WRITTEN REQUEST A >>
Using the KIP-73 replication quotas thread, answer each of the following:
(i) Which setting does the fetcher code use to delay a request?
(ii) What happens to a throttled partition whose inclusion would cause the LeaderQuotaRate to be exceeded?
(iii) Which approach replaced the extra fetcher threads in the proposal?
WRITTEN REQUEST B >> Pick up the KIP-73 replication quotas thread after its final sentence and continue it.

SOURCE >>
Re: [DISCUSS] KIP-73: Replication Quotas

Ben Stopford Thu, 11 Aug 2016 00:33:27 -0700

Hi Mayureesh

That’s a good question and something that should be covered.


I think if the leader throttles partitions so the response gets too small, it 
should be automatically delayed in Purgatory. Likewise, on the follower, if the 
request is contains no partitions the request will be again be delayed 
automatically. There is some code in the fetchers to do this based on the 
setting replica.fetch.backoff.ms. 

B


> On 11 Aug 2016, at 05:17, Mayuresh Gharat <gharatmayures...@gmail.com> wrote:
> 
> This might have been answered before.
> I was wondering when the leader quota is reached and it sends empty
> response ( If the inclusion of a partition, listed in the leader's
> throttled-replicas list, causes the LeaderQuotaRate to be exceeded, that
> partition is omitted from the response (aka returns 0 bytes).). At this
> point the follower quota is NOT reached and the follower is still going to
> ask for the that partition in the next fetch request. Would it be fair to
> add some logic there so that the follower backs off ( for some configurable
> time) from including those partitions in the next fetch request?
> 
> Thanks,
> 
> Mayuresh
> 
> On Wed, Aug 10, 2016 at 8:06 AM, Ben Stopford <b...@confluent.io> wrote:
> 
>> Thanks again for the responses everyone. I’ve removed the the extra
>> fetcher threads from the proposal, switching to the inclusion-based
>> approach. The relevant section is:
>> 
>> The follower makes a requests, using the fixed size of
>> replica.fetch.response.max.bytes as per KIP-74 <https://cwiki.apache.org/
>> confluence/display/KAFKA/KIP-74%3A+Add+Fetch+Response+Size+Limit+in+Bytes>.

DATA PROVIDED >>
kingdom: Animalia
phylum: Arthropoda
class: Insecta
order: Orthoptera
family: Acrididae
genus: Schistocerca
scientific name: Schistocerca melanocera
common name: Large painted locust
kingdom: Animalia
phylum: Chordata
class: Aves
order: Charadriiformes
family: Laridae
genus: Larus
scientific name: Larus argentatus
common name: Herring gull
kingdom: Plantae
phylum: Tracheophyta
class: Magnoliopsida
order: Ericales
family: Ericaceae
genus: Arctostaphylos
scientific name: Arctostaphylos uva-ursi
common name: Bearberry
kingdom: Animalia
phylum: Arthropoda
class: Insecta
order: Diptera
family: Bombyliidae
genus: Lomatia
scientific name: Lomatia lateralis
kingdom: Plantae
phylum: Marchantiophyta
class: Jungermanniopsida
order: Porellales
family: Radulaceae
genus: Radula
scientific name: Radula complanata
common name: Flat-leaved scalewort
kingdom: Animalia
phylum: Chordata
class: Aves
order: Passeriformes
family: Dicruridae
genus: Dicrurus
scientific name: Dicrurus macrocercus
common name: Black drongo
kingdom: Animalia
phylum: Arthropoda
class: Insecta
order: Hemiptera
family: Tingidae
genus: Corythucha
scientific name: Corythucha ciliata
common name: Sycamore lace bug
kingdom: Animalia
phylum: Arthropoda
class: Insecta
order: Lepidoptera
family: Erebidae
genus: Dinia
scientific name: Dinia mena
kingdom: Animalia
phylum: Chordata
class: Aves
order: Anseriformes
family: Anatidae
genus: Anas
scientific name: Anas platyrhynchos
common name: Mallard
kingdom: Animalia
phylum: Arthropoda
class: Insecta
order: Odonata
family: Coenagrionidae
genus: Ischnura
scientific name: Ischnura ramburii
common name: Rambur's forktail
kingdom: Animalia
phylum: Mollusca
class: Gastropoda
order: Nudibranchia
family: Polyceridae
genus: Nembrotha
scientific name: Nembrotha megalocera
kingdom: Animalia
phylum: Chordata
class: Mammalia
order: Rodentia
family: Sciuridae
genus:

EXERCISE RESPONSE A >>
(i) replica.fetch.backoff.ms
(ii) It is omitted from the response, returning 0 bytes.
(iii) The inclusion-based approach.

EXERCISE RESPONSE B >>
>> The order of the partitions in the fetch request are randomised to ensure
>> fairness.
>> When the leader receives the fetch request it processes the partitions in
>> the defined order, up to the response's size limit. If the inclusion of a
>> partition, listed in the leader's throttled-replicas list, causes the
>> LeaderQuotaRate to be exceeded, that partition is omitted from the response
>> (aka returns 0 bytes). Logically, this is of the form:
>> var bytesAllowedForThrottledPartition = quota.recordAndMaybeAdjust(
>> bytesRequestedForPartition)
>> When the follower receives the fetch response, if it includes partitions
>> in its throttled-partitions list, it increments the FollowerQuotaRate:
>> var includeThrottledPartitionsInNextRequest: Boolean =
>> quota.recordAndEvaluate(previousResponseThrottledBytes)
>> If the quota is exceeded, no throttled partitions will be included in the
>> next fetch request emitted by this replica fetcher thread.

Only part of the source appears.